**WRITTEN TASK 1:**
Answer these questions from the passage on Islam:
(a) What is the sunnah?
(b) Around what date did Arab Christians translate the works of Plato and Aristotle into Arabic?
(c) Under what Latinised name was Abu 'Ali al-Husayn Ibn Sina known in medieval European universities?
**WRITTEN TASK 2:**
Please echo the stretch of the passage on Islam from "Islam is based" through "God is one.", word for word.

**SOURCE:**
┄┄┄┄┄┄┄┄┄┄┄┄┄┄┄┄┄┄┄┄

Islam is based on the Koran (a revelation from God to the prophet Muhammad) supplemented by the sunnah (a set of traditions about Muhammad's words and deeds). Muslims recognise Judaism and Christianity as revelations from God (just as Christianity recognises Judaism), but hold that the revelation made to Muhammad completes and supersedes earlier revelations. Muslims reject the Christian doctrines that Jesus was God and that God is in three persons (Father, Son, Holy Spirit); they believe that Jesus was a prophet and that God is one.

Islam spread rapidly from its birthplace in Arabia. In part its spread was due to jihad ('holy war' - see Encyclopaedia of Islam (ref/DS37.E523), vol. 2, pp. 538-40, art. 'Djihad'); non-Muslims defeated in battle were offered the choice of conversion or death. An exception was made for Jews and Christians, who were allowed to continue their religious observances provided they acknowledged Muslim political authority and paid a tax. In this way there came to be in Muslim lands many communities of Christians and Jews, who sometimes acted as intermediaries in cultural exchange between Muslims and the Greeks and the Latins. Thus Arab Christians were among the translators who (about A.D. 800) translated the works of Plato and Aristotle into Arabic, and Arabic-speaking Jews were among the translators who (in the 12th century) translated Greek and Arabic works of science and philosophy from Arabic into Latin. The bulk of Aristotle's works became known in Europe first in translations of Arabic translations from Greek (though translations were soon made direct into Latin from Greek) and were accompanied by translations of the Arabic writings of Muslim philosophers. Abu Nasr Muhammad al-Farabi, Abu 'Ali al-Husayn Ibn Sina and Abu al-Walid Muhammad Ibn Ahmad Ibn Rushd were well known in the universities of medieval Europe under the Latinised forms of their names, Alfarabi, Avicenna and Averroes.

┄┄┄┄┄┄┄┄┄┄┄┄┄┄┄┄┄┄┄┄

**EXTRACTED ENTRIES:**
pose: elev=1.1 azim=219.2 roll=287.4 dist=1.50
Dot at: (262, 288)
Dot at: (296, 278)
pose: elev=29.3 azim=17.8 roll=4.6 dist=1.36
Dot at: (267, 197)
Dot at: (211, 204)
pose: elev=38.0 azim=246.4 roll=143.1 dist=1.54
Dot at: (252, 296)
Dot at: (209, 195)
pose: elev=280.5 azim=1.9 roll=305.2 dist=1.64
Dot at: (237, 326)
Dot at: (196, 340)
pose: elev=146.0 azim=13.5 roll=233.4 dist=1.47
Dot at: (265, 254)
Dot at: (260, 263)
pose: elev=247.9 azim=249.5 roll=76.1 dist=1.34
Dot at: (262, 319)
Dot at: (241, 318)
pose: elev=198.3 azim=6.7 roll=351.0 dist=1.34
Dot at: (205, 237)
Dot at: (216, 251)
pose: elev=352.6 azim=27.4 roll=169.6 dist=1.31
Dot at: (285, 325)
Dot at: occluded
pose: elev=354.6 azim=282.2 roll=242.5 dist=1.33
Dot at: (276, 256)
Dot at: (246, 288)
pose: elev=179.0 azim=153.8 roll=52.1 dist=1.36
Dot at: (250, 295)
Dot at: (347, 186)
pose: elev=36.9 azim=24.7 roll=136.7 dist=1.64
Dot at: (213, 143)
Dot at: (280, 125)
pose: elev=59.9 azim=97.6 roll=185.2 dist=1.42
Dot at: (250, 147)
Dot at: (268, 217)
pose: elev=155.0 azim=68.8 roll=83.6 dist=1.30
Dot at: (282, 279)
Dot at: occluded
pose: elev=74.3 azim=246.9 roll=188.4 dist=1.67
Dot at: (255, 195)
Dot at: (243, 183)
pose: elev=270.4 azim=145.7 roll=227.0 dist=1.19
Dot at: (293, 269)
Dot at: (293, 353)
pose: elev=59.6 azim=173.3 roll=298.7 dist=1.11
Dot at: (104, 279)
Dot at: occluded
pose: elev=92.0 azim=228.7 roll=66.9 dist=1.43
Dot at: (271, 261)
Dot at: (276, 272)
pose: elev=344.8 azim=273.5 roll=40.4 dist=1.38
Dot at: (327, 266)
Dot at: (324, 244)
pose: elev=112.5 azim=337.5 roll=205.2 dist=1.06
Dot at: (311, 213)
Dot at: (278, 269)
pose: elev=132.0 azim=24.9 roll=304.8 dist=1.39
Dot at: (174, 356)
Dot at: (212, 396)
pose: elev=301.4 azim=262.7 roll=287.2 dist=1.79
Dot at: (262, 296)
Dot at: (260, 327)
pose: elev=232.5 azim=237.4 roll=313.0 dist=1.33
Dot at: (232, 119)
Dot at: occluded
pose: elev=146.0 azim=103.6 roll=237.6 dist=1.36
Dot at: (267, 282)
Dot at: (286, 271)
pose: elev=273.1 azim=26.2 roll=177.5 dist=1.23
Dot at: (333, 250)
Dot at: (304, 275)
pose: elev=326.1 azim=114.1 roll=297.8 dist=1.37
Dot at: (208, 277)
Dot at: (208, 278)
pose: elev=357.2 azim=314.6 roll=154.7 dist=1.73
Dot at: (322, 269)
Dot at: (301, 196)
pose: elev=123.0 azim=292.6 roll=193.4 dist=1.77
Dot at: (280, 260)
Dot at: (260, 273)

┄┄┄┄┄┄┄┄┄┄┄┄┄┄┄┄┄┄┄┄

**RESPONSE 1:**
(a) A set of traditions about Muhammad's words and deeds.
(b) About A.D. 800.
(c) Avicenna.

**RESPONSE 2:**
Islam is based on the Koran (a revelation from God to the prophet Muhammad) supplemented by the sunnah (a set of traditions about Muhammad's words and deeds). Muslims recognise Judaism and Christianity as revelations from God (just as Christianity recognises Judaism), but hold that the revelation made to Muhammad completes and supersedes earlier revelations. Muslims reject the Christian doctrines that Jesus was God and that God is in three persons (Father, Son, Holy Spirit); they believe that Jesus was a prophet and that God is one.